Here's one I know absolutely nothing about! It's a fey voiced duet pop psych number with a catchy melody not unlike The Young Idea or Twice as Much. The track's composers Mike Finesilver and Peter Ker wrote a number of pop sike tracks for Love Sculpture and Excelsior Spring, to name a few.

https://youtu.be/_Vc-uSKZIzw













10. THE MOOD OF HAMILTON-"Where Can't There Be More Love" UK Columbia DB 8304 1967

Singer Hamilton King made a career out of cutting r&b records on HMV before moving to EMI's Columbia label and changing his name (temporarily) to The Mood of Hamilton. This '67 single lyrically bears all the trade marks of the Summer of Love's message of peace and brotherly love beneath a churchy organ and some high, choirboy backing vocals. It's just so damned odd that I can't quite describe it's appeal!

https://youtu.be/LsmWqytNNfg

All 45 scans are care of the amazing 45cat.com website.

Wednesday, September 15, 2021

More U.K. Obscurities On U.S. Labels: Jimmy Nicol


There are lots of stories in rock n' roll of people who failed to grab the golden ring, and then of those who did and had it snatched from them. This is no better illustrated than by the story of drummer Jimmy Nicol who was plucked from obscurity to fill Ringo Starr's seat for some European and Australian Beatles dates and then thrust straight back to obscurity. Nicol had played in a variety of bands and recorded with his own group, The Shubdubs". The first of which, today's subject, was first issued in the U.K. in February 1964 on Pye (7N 15623), to capitalize on his Beatles involvement it was released in America in May of 1964 on the short lived Mar Mar label. Both sides were played and recorded by Georgie Fame and The Blue Flames, which should come as no surprise because according to author Uli Twelker in his book "Georgie Fame: There's Nothing Else To Do", Nicol was occupying the drum stool in the Blue Flames when he got the fateful call asking to sub for Ringo AND returned to the Blue Flames for a spell after his brush with Beatlemania. 

As both side's of today's subject were tracks that were in the live repertoire of Georgie Fame and The Blue Flames (and included on his 1964 debut LP " Rhythm And Blues At The Flamingo") it leads one to suspect that they made for obvious choices for Nicol to record. Both however owe little to the arrangements of GF and Co.  "Humpty Dumpty" has an almost big band feel to it with a large brass section that despite playing a ska rhythm reeks of TV show orchestra and the vocals sung in a fake Jamaican accent border on almost tasteless, but, alas those were the times. Interestingly the drums sound like someone banging on a garbage can lid throughout the whole track!
....................
### INSTRUCTION A
In the music blog excerpt, on which U.S. label was the Jimmy Nicol single released in May 1964?

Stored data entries
....................
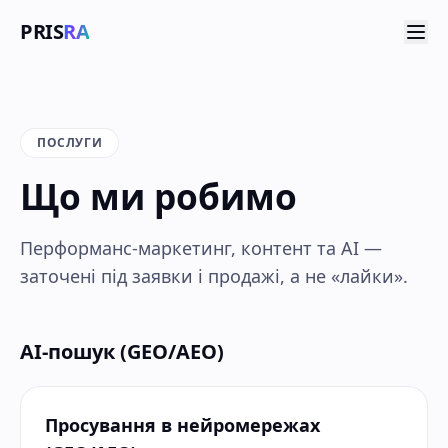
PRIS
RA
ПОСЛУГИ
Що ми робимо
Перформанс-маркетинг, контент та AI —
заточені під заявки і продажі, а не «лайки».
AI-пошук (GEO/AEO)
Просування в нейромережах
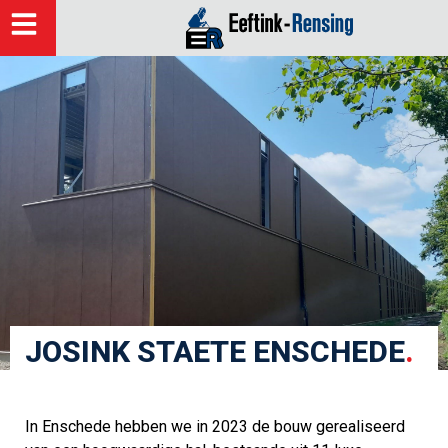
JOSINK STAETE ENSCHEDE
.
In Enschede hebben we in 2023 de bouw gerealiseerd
....................
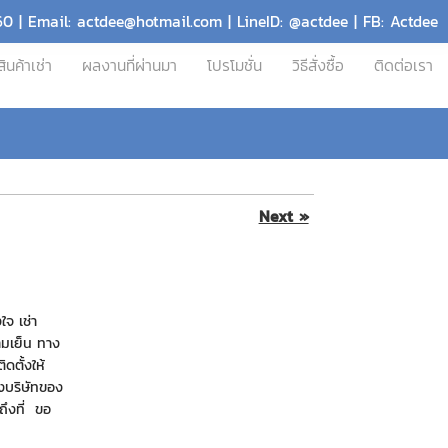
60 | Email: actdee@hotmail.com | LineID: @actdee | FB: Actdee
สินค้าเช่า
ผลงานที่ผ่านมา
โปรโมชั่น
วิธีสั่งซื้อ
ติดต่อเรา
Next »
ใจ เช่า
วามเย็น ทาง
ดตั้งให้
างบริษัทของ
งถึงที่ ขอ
....................
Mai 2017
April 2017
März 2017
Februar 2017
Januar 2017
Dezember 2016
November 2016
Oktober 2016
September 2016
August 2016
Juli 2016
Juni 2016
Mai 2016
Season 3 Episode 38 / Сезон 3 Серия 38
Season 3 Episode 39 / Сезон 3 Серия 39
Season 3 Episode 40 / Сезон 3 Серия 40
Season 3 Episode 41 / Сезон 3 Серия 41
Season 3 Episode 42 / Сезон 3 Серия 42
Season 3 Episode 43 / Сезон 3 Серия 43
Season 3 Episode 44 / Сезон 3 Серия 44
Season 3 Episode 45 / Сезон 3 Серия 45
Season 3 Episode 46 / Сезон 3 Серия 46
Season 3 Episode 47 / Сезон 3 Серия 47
....................
### INSTRUCTION B
Rewrite the rows from the line containing "JOSINK STAETE ENSCHEDE" down through the line containing "In Enschede hebben", with "2023" replaced by "2024" and everything else left unchanged.

### ANSWER BOX A
The short-lived Mar Mar label.

### ANSWER BOX B
JOSINK STAETE ENSCHEDE
.
In Enschede hebben we in 2024 de bouw gerealiseerd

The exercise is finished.